WRITTEN EXERCISE.
Could you retype every line of the listing below, character for character, with nothing changed or left out?

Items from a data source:
──────
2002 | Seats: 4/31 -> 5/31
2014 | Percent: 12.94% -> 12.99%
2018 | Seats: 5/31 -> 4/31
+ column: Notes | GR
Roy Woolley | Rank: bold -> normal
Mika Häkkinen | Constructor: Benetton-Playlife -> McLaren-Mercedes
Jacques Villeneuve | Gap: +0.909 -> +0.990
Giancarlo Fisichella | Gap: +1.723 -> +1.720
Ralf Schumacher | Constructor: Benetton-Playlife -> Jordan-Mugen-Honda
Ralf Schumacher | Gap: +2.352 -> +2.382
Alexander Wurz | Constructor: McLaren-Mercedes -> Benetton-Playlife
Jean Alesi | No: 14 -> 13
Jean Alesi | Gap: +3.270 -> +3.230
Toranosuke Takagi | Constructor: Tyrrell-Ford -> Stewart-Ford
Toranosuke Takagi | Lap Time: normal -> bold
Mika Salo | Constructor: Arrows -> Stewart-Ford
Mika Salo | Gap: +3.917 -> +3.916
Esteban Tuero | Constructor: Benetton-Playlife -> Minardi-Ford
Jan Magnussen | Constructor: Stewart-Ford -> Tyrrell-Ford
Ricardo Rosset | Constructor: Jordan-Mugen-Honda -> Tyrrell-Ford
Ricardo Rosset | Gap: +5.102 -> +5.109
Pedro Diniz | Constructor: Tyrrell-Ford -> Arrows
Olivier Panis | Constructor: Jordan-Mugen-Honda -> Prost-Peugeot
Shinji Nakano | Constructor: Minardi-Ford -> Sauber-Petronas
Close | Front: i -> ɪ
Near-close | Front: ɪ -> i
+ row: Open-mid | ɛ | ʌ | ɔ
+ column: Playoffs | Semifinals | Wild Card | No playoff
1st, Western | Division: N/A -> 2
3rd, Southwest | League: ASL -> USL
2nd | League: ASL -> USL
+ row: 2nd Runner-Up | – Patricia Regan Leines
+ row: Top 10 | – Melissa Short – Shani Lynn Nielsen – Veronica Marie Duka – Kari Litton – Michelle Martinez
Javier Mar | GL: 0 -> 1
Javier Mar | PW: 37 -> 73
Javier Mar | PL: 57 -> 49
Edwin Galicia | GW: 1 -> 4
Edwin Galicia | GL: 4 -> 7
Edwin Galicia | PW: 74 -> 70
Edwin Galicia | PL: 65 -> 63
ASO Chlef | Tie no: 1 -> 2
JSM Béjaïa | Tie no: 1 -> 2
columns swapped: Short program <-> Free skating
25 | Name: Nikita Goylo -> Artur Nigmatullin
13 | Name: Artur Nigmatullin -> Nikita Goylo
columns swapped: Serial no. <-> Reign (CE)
──────
SOLVED PROBLEM.
2002 | Seats: 4/31 -> 5/31
2014 | Percent: 12.94% -> 12.99%
2018 | Seats: 5/31 -> 4/31
+ column: Notes | GR
Roy Woolley | Rank: bold -> normal
Mika Häkkinen | Constructor: Benetton-Playlife -> McLaren-Mercedes
Jacques Villeneuve | Gap: +0.909 -> +0.990
Giancarlo Fisichella | Gap: +1.723 -> +1.720
Ralf Schumacher | Constructor: Benetton-Playlife -> Jordan-Mugen-Honda
Ralf Schumacher | Gap: +2.352 -> +2.382
Alexander Wurz | Constructor: McLaren-Mercedes -> Benetton-Playlife
Jean Alesi | No: 14 -> 13
Jean Alesi | Gap: +3.270 -> +3.230
Toranosuke Takagi | Constructor: Tyrrell-Ford -> Stewart-Ford
Toranosuke Takagi | Lap Time: normal -> bold
Mika Salo | Constructor: Arrows -> Stewart-Ford
Mika Salo | Gap: +3.917 -> +3.916
Esteban Tuero | Constructor: Benetton-Playlife -> Minardi-Ford
Jan Magnussen | Constructor: Stewart-Ford -> Tyrrell-Ford
Ricardo Rosset | Constructor: Jordan-Mugen-Honda -> Tyrrell-Ford
Ricardo Rosset | Gap: +5.102 -> +5.109
Pedro Diniz | Constructor: Tyrrell-Ford -> Arrows
Olivier Panis | Constructor: Jordan-Mugen-Honda -> Prost-Peugeot
Shinji Nakano | Constructor: Minardi-Ford -> Sauber-Petronas
Close | Front: i -> ɪ
Near-close | Front: ɪ -> i
+ row: Open-mid | ɛ | ʌ | ɔ
+ column: Playoffs | Semifinals | Wild Card | No playoff
1st, Western | Division: N/A -> 2
3rd, Southwest | League: ASL -> USL
2nd | League: ASL -> USL
+ row: 2nd Runner-Up | – Patricia Regan Leines
+ row: Top 10 | – Melissa Short – Shani Lynn Nielsen – Veronica Marie Duka – Kari Litton – Michelle Martinez
Javier Mar | GL: 0 -> 1
Javier Mar | PW: 37 -> 73
Javier Mar | PL: 57 -> 49
Edwin Galicia | GW: 1 -> 4
Edwin Galicia | GL: 4 -> 7
Edwin Galicia | PW: 74 -> 70
Edwin Galicia | PL: 65 -> 63
ASO Chlef | Tie no: 1 -> 2
JSM Béjaïa | Tie no: 1 -> 2
columns swapped: Short program <-> Free skating
25 | Name: Nikita Goylo -> Artur Nigmatullin
13 | Name: Artur Nigmatullin -> Nikita Goylo
columns swapped: Serial no. <-> Reign (CE)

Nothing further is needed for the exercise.